La ruta a nuestro siguiente destino estuvo acompañada por más música y más cigarrillo…

Después de superar un casi interminable lapso de estar separados por las inauditas reglas que los señores del parqueadero nos obligaron a cumplir, encendimos otro mientras caminábamos. Teníamos tiempo y vida para sentarnos a fumar, mientras hablábamos de los conversatorios de Cibermedios que se han dictado desde marzo y de lo que nos deparará el futuro cuando nuestras vidas se separen temporalmente.

La requisa a mi bolso, en la entrada, resultó inútil cuando después de meternos una sobredosis de 10 pisos de altura de afrodisíaco chocolate materializado en brownie y torta húmeda, Villa nos descubrió desbordándonos de pasión en el baño de mujeres del primer nivel del edificio…

Bueno, con un poco más de suerte y de tiempo habría estado mejor. Siempre los segunderos insisten en acelerar su ritmo en las mejores. Pero fueron unos cinco bastante placenteros. Algo sabía: de poder, hubiésemos congelado todo a nuestro alrededor para hacer realidad muchas de las fantasías de las que conversamos.

Aunque hemos tenido algunos encuentros acalorados, no logro descifrar su personalidad como amante. Tengo claro que no es romántico. A veces intenta tratarme con delicadeza, pero su deseo es tan fuerte que hace que sus instintos se desfoguen. Esa actitud de “macho castigador” me resulta extremadamente provocadora, creo que sólo él, queriéndome todo lo que me quiere, se atreve a verme como su objeto de deleites y satisfacciones. Reconozco que, en alguna medida, disfruto esa irreverencia con la que me habla en ocasiones.

Las palabras se quedan cortas para describir ese momento, y todos los que he permitido que invada mi proxemia hasta tocar mi intimidad. Nadie me ha acariciado como él lo hace, ni me ha besado con tal erotismo. Nunca nadie me había hecho sentir tan deseada, ni había sido tan sincero al manifestármelo. Una de dos: o no puede disimularlo o se esfuerza demasiado por hacer notorio cuánto le atraigo.

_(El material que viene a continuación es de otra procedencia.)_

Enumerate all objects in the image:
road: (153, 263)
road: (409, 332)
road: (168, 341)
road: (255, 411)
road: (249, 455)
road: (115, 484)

Muchas de las veces que estamos juntos, aunque yo no esté muy contenta con mi apariencia, logra hacerme sentir la mujer más putamente irresistible del universo. Es el único que me ha hecho sentir exclusiva en la cotidianidad. Quizás sabe ocultarlo muy bien, pero nunca, en los mal calculados 600 días que llevo de conocerlo, he visto que haya mirado con morbo a alguna otra vieja cuando está conmigo. Me hace pensar que sólo tiene ojos para mí.

Amo las maneras en que me besa, me toca y me mira. Amo pasar mi lengua sobre sus labios. Amo morderlos. Amo correrme hacia atrás cuando con todo el impulso se acerca a besarme, y amo cuando después de una sonrisa le doy ese beso que no permití que me diera. Amé estar sentada en el tocador de ese baño, besándolo, tocando su cara con mis manos y con las piernas alrededor de su cuerpo. Amé, como siempre, cada puto segundo a su lado.

Odie a Villa y su inoportuno y agresivo grito: “volvámonos serios”. Cierta esa frase de John Lennon que afirma que nos escondemos para hacer el amor, pero practicamos la violencia a plena luz del día… aunque en ese momento estaba de noche.

No sé si pueda llamarle nostalgia a lo que siento cada vez que escucho “Someday”. Por una parte, me hace pensar en el millón de momentos de extrema felicidad que he vivido a su lado. Por otra, me lleva al lugar donde probablemente estaré en unos meses, recordándolos, extrañándolos y añorándolos como a nada. Algo es bastante certero: siempre querré compartir con él lo que me resta de vida, porque él me hace feliz y me hace saber que lo hago feliz. “No era su sonrisa lo que me volvía loca. Era el hecho de saber que era feliz conmigo, saber que sonreía por mí”.